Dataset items
===

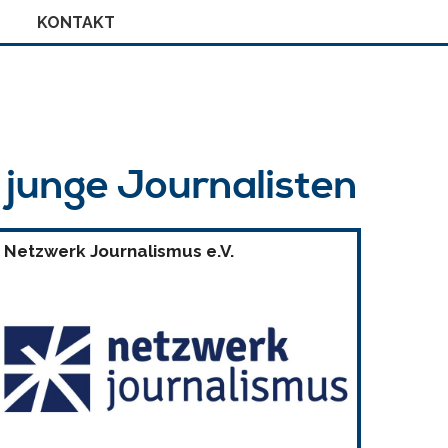
KONTAKT
r junge Journalisten
Netzwerk Journalismus e.V.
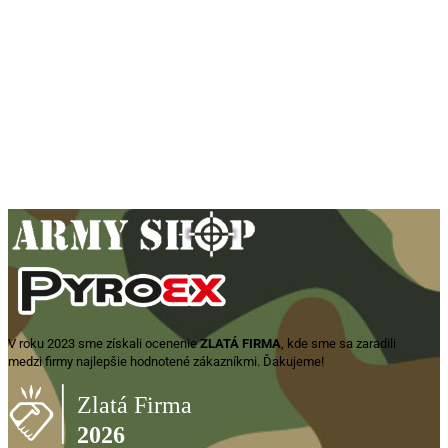
Puzdro opaskové vytrhávacie
bočné „Dasta 630-2/PV“ – čierne
14,75
€
Pridať do košíka
V roku 2023 sme získali ocenenie
ZLATÁ FIRMA
, kde sme sa zaradili
medzi firmy najlepšie hodnotené zákazníkmi. Ďakujeme!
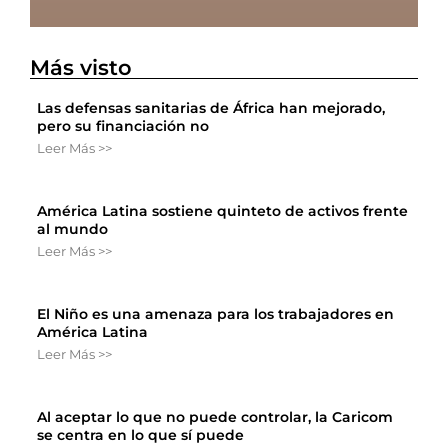
Más visto
Las defensas sanitarias de África han mejorado,
pero su financiación no
Leer Más >>
América Latina sostiene quinteto de activos frente
al mundo
Leer Más >>
El Niño es una amenaza para los trabajadores en
América Latina
Leer Más >>
Al aceptar lo que no puede controlar, la Caricom
se centra en lo que sí puede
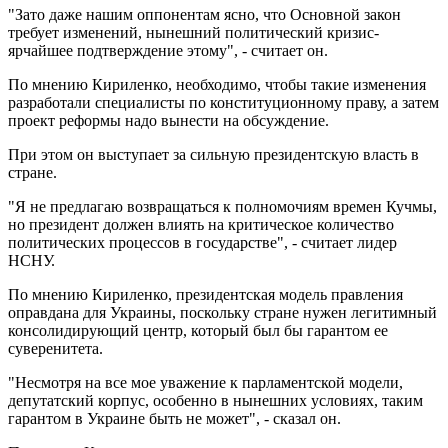
"Зато даже нашим оппонентам ясно, что Основной закон
требует изменений, нынешний политический кризис-
ярчайшее подтверждение этому", - считает он.
По мнению Кириленко, необходимо, чтобы такие изменения
разработали специалисты по конституционному праву, а затем
проект реформы надо вынести на обсуждение.
При этом он выступает за сильную президентскую власть в
стране.
"Я не предлагаю возвращаться к полномочиям времен Кучмы,
но президент должен влиять на критическое количество
политических процессов в государстве", - считает лидер
НСНУ.
По мнению Кириленко, президентская модель правления
оправдана для Украины, поскольку стране нужен легитимный
консолидирующий центр, который был бы гарантом ее
суверенитета.
"Несмотря на все мое уважение к парламентской модели,
депутатский корпус, особенно в нынешних условиях, таким
гарантом в Украине быть не может", - сказал он.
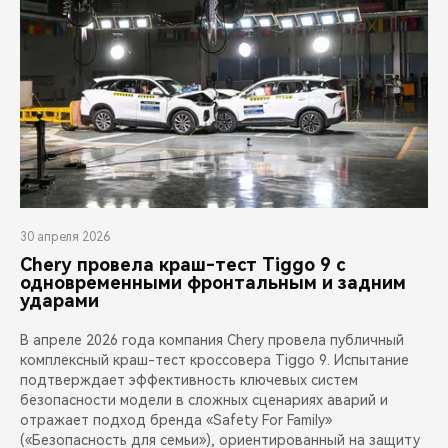
30 апреля 2026
Chery провела краш-тест Tiggo 9 с
одновременными фронтальным и задним
ударами
В апреле 2026 года компания Chery провела публичный
комплексный краш-тест кроссовера Tiggo 9. Испытание
подтверждает эффективность ключевых систем
безопасности модели в сложных сценариях аварий и
отражает подход бренда «Safety For Family»
(«Безопасность для семьи»), ориентированный на защиту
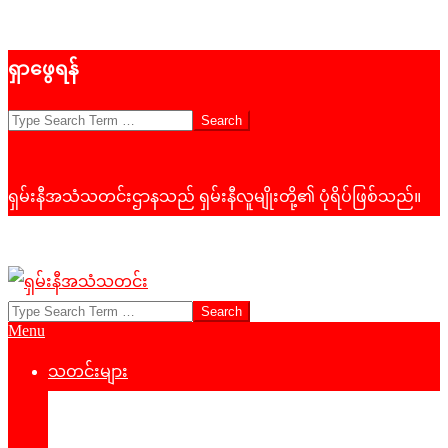
Skip
ရှာဖွေရန်
to
content
Search
ရှမ်းနီအသံသတင်းဌာနသည် ရှမ်းနီလူမျိုးတို့၏ ပုံရိပ်ဖြစ်သည်။
Search
ရှမ်း
Primary
Menu
နီ
Navigation
Menu
သတင်းများ
အသံ
နိုင်ငံရေး
သတင်း
‌ဒေသတွင်းသတင်း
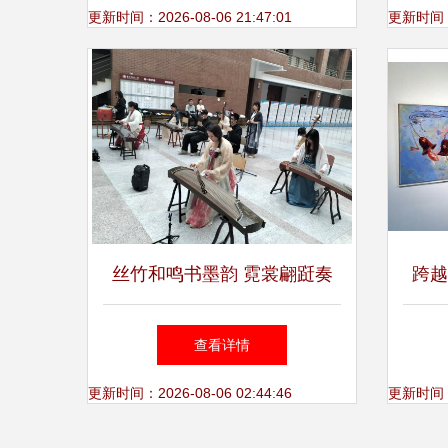
一起跑起来
更新时间：2026-08-06 21:47:01
更新时间：20
丝竹和鸣书墨韵 霓裳翩跹奏
跨越
华章——我校第二届华音民乐
泊尔
查看详情
节成功举办
更新时间：2026-08-06 02:44:46
更新时间：20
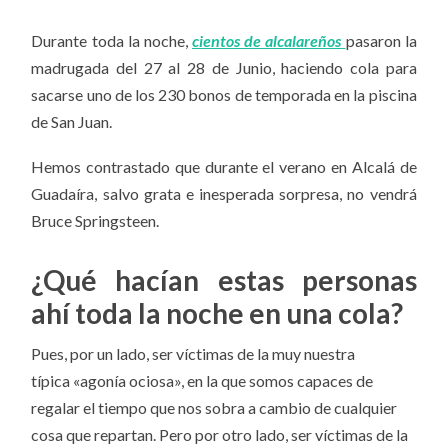
Durante toda la noche,
cientos de alcalareños
pasaron la
madrugada del 27 al 28 de Junio, haciendo cola para
sacarse uno de los 230 bonos de temporada en la piscina
de San Juan.
Hemos contrastado que durante el verano en Alcalá de
Guadaíra, salvo grata e inesperada sorpresa, no vendrá
Bruce Springsteen.
¿Qué hacían estas personas
ahí toda la noche en una cola?
Pues, por un lado, ser víctimas de la muy nuestra
típica «agonía ociosa», en la que somos capaces de
regalar el tiempo que nos sobra a cambio de cualquier
cosa que repartan. Pero por otro lado, ser víctimas de la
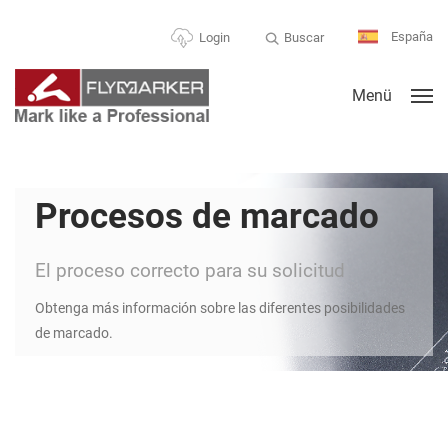
España
Buscar
Login
Menü
Procesos de marcado
El proceso correcto para su solicitud
Obtenga más información sobre las diferentes posibilidades
de marcado.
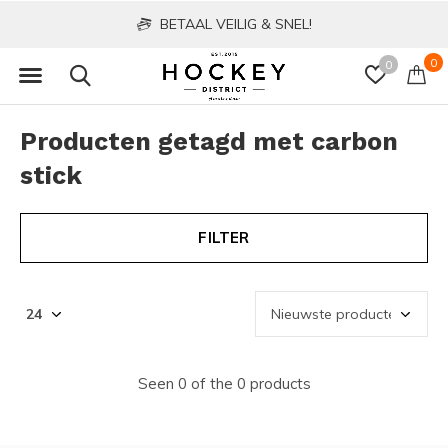
BETAAL VEILIG & SNEL!
0
0
Producten getagd met carbon
stick
FILTER
Seen 0 of the 0 products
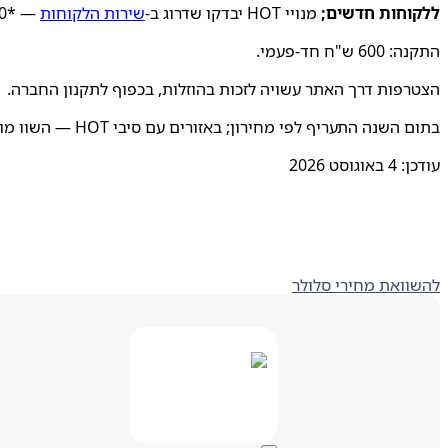
ללקוחות חדשים;
מנויי HOT יבדקו שדרוג ב-
שירות הלקוחות
— *6910.
התקנה: 600 ש"ח חד-פעמי.
הצטרפות דרך האתר עשויה לזכות בהוזלות, בכפוף לתקנון החברה.
בתום השנה התעריף לפי מחירון; באזורים עם סיבי HOT — השוו מול מסלולי ה-FIBER שלה.
עודכן:
4 באוגוסט 2026
להשוואת מחירי סלולר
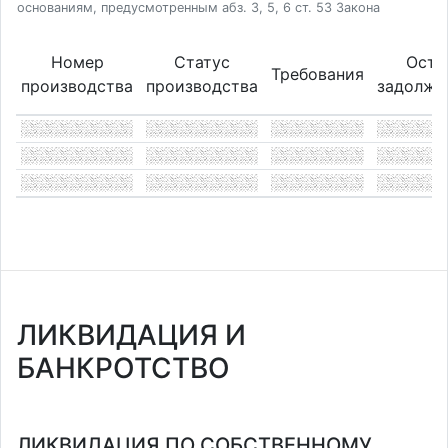
основаниям, предусмотренным абз. 3, 5, 6 ст. 53 Закона
Номер
Статус
Оста
Требования
производства
производства
задолже
ЛИКВИДАЦИЯ И
БАНКРОТСТВО
ЛИКВИДАЦИЯ ПО СОБСТВЕННОМУ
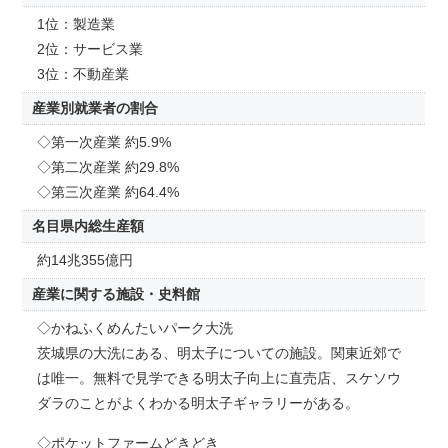
1位：製造業
2位：サービス業
3位：不動産業
産業別就業者の割合
◇第一次産業 約5.9%
◇第二次産業 約29.8%
◇第三次産業 約64.4%
名目県内総生産額
約14兆355億円
産業に関する施設・史料館
◇かねふくめんたいパーク大洗
茨城県の大洗にある、明太子についての施設。関東近郊で
は唯一。無料で見学できる明太子向上に直売店、スケソウ
ダラのことがよくわかる明太子ギャラリーがある。
◇ポケットファームどきどき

===

From the records above, copy out the line with "При этом он", the line with "гарантом в Украине", and every line between them, word for word.

**Solution:**
При этом он выступает за сильную президентскую власть в
стране.
"Я не предлагаю возвращаться к полномочиям времен Кучмы,
но президент должен влиять на критическое количество
политических процессов в государстве", - считает лидер
НСНУ.
По мнению Кириленко, президентская модель правления
оправдана для Украины, поскольку стране нужен легитимный
консолидирующий центр, который был бы гарантом ее
суверенитета.
"Несмотря на все мое уважение к парламентской модели,
депутатский корпус, особенно в нынешних условиях, таким
гарантом в Украине быть не может", - сказал он.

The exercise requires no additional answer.